I just bought exquisicat fragrance free paper pelleted bedding. According to the bag they do not add chemicals or anything...its just recycled paper pellets. I had been using yesterdays news but always looking for a cheaper alternative. I noticed though that there is a smell with the litter, and it looks a lot different than yesterdays news. I dont think my bun likes the smell either. 

Does anyone use this? and will the smell of the litter harm his respiratory system?


----------



## Whiskerz (Aug 15, 2010)

That will work fine. I was thinking about using what your taking about but then I found the threads on paper Vs. Pine and decided to go with the pine. This si the stuff, right? http://www.petsmart.com/product/index.jsp?productId=3399918 If so, it is completely safe. I bought the exquisicat pine pellet litter instead which is just the pine version of what your talking about. Its for cats but its fragrance free and safe so I bought it for my bunnies. It works great and its the same thing as the paper kind your talking about, besides the whole paper and pine difference 

Its totally safe to use, I'v never used a paper pellet litter before, just pine because I read it works MUCH better than paper as it helps with soaking up better, it controls odor better, and its cheaper.

Dont know if this will help but here is the link on paper pellets Vs. pine pellets: http://www.crittercraze.gerbilcraze.com//videos/yesterdaysnewsvswoodpinepellets/index1.shtml 
(click the link then the pic up in the top left corner)
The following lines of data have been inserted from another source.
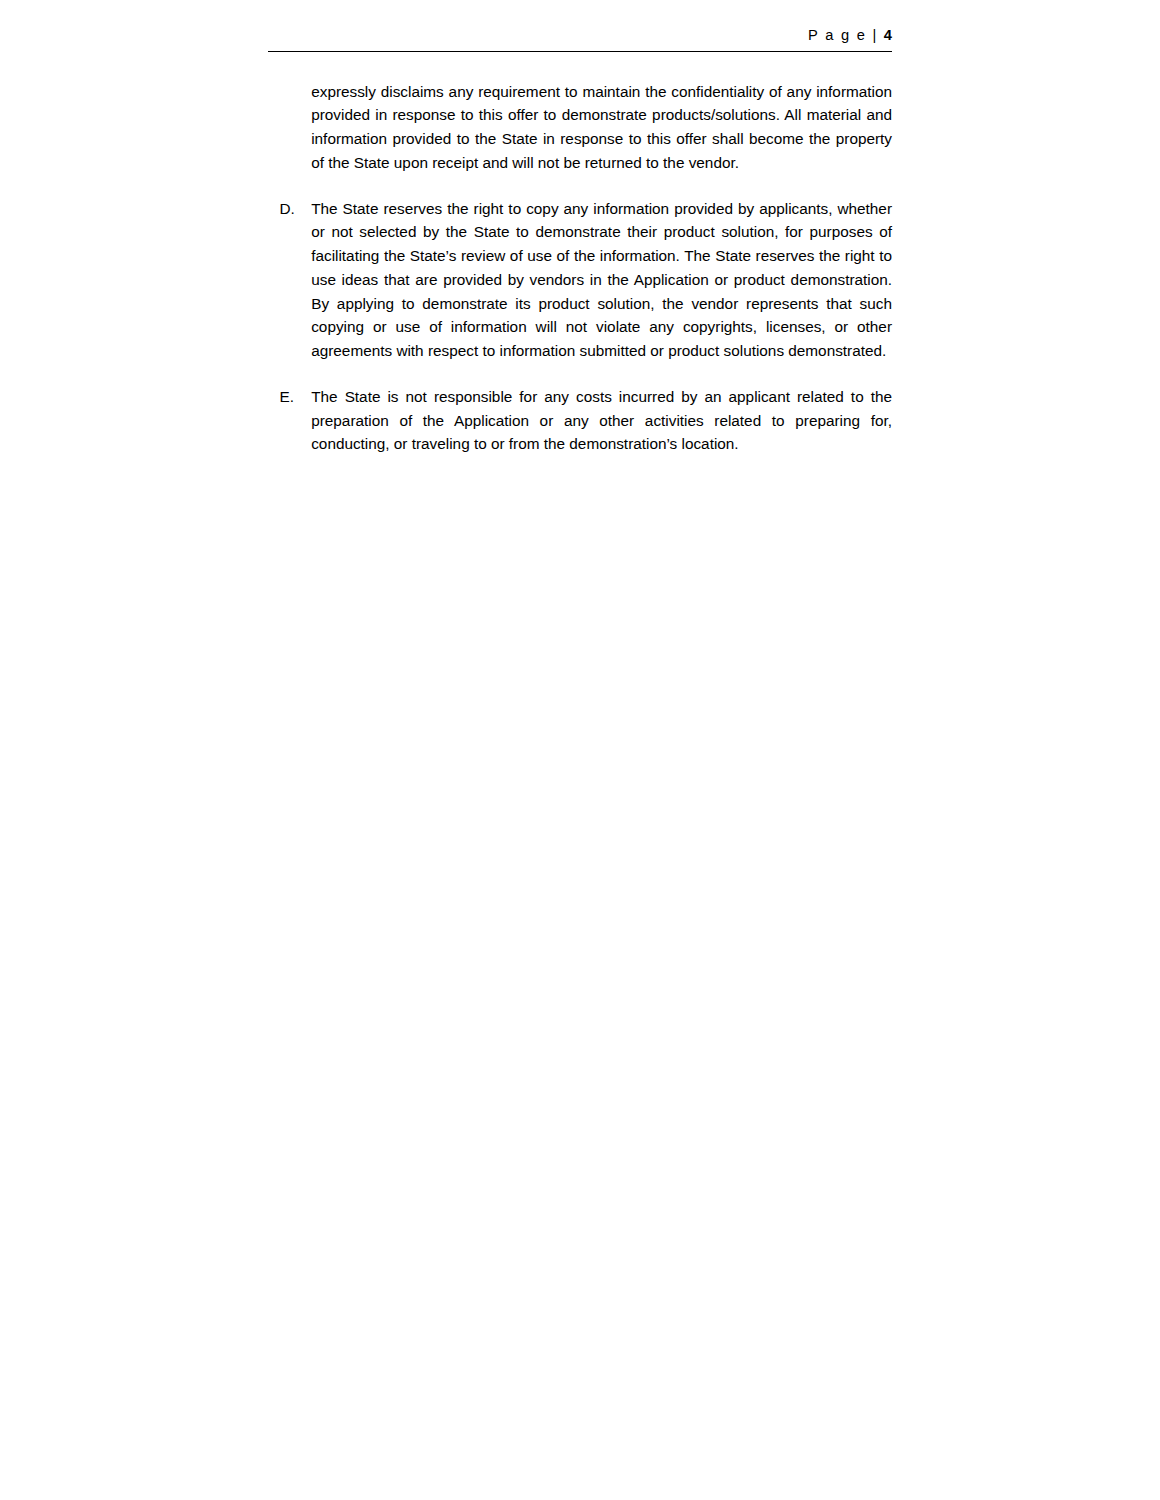P a g e | 4
expressly disclaims any requirement to maintain the confidentiality of any information provided in response to this offer to demonstrate products/solutions. All material and information provided to the State in response to this offer shall become the property of the State upon receipt and will not be returned to the vendor.
D.
The State reserves the right to copy any information provided by applicants, whether or not selected by the State to demonstrate their product solution, for purposes of facilitating the State’s review of use of the information. The State reserves the right to use ideas that are provided by vendors in the Application or product demonstration. By applying to demonstrate its product solution, the vendor represents that such copying or use of information will not violate any copyrights, licenses, or other agreements with respect to information submitted or product solutions demonstrated.
E.
The State is not responsible for any costs incurred by an applicant related to the preparation of the Application or any other activities related to preparing for, conducting, or traveling to or from the demonstration’s location.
If possible, you might want to consider taking it back and switching it out for the pine version I use (and most everyone else uses) This is it: http://www.petsmart.com/product/index.jsp?productId=3399930

Good luck, hope this helped.


----------



## SOOOSKA (Aug 15, 2010)

Wow, I just looked at the price of the Pine bedding from Petsmart, it's so much cheaper in the States then here in Canada. However i get my pine pellets frow Lowes for about the same price.

Susan


----------